▽
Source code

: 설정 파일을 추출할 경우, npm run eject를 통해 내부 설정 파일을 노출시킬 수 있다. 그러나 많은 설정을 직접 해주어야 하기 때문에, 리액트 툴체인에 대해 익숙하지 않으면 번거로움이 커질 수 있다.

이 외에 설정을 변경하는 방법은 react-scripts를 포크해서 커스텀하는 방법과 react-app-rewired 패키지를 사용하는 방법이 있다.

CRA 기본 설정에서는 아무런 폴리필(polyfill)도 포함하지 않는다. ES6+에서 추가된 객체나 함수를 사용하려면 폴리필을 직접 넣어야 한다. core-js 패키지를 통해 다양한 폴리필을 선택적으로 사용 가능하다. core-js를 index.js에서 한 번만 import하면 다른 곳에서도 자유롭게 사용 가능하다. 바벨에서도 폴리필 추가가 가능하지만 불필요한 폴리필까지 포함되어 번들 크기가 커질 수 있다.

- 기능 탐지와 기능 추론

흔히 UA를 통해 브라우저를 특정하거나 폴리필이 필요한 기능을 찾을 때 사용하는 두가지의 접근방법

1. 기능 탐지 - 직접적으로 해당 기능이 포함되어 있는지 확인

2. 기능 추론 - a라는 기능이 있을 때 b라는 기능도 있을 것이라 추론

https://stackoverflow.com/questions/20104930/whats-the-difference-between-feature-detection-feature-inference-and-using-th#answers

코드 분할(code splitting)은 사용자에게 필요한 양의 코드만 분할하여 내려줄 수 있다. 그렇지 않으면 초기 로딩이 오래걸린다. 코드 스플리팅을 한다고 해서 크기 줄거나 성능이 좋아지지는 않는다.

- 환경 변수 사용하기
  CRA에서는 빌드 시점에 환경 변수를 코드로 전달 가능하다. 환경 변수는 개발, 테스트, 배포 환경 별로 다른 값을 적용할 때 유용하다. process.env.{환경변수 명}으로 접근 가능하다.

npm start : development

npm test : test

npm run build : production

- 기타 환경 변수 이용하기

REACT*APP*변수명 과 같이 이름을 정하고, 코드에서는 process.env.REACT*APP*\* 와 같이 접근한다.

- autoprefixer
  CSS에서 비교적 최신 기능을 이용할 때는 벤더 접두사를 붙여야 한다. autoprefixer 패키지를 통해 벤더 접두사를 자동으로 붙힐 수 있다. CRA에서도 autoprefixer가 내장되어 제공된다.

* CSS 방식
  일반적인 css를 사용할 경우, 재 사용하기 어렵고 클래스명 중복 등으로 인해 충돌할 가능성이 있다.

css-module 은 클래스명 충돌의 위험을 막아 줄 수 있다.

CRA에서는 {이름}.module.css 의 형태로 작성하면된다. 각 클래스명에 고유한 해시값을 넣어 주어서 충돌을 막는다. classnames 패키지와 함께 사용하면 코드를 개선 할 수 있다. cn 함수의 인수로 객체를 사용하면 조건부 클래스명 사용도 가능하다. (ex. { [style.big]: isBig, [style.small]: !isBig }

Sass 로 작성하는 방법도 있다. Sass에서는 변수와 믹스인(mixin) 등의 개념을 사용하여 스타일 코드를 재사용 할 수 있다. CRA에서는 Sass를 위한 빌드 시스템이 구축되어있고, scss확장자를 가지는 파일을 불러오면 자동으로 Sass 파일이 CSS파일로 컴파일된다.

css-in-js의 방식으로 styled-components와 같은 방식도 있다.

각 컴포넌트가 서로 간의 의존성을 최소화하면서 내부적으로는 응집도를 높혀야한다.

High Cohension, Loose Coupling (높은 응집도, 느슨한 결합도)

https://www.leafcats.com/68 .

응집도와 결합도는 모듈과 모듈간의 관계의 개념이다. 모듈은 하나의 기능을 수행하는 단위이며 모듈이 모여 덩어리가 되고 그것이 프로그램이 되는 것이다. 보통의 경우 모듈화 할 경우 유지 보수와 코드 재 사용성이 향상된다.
△
● **Problem to work on**
When a line in the records holds the string "autoprefixer", copy that line.

● **Solution to this task**
- autoprefixer
  CSS에서 비교적 최신 기능을 이용할 때는 벤더 접두사를 붙여야 한다. autoprefixer 패키지를 통해 벤더 접두사를 자동으로 붙힐 수 있다. CRA에서도 autoprefixer가 내장되어 제공된다.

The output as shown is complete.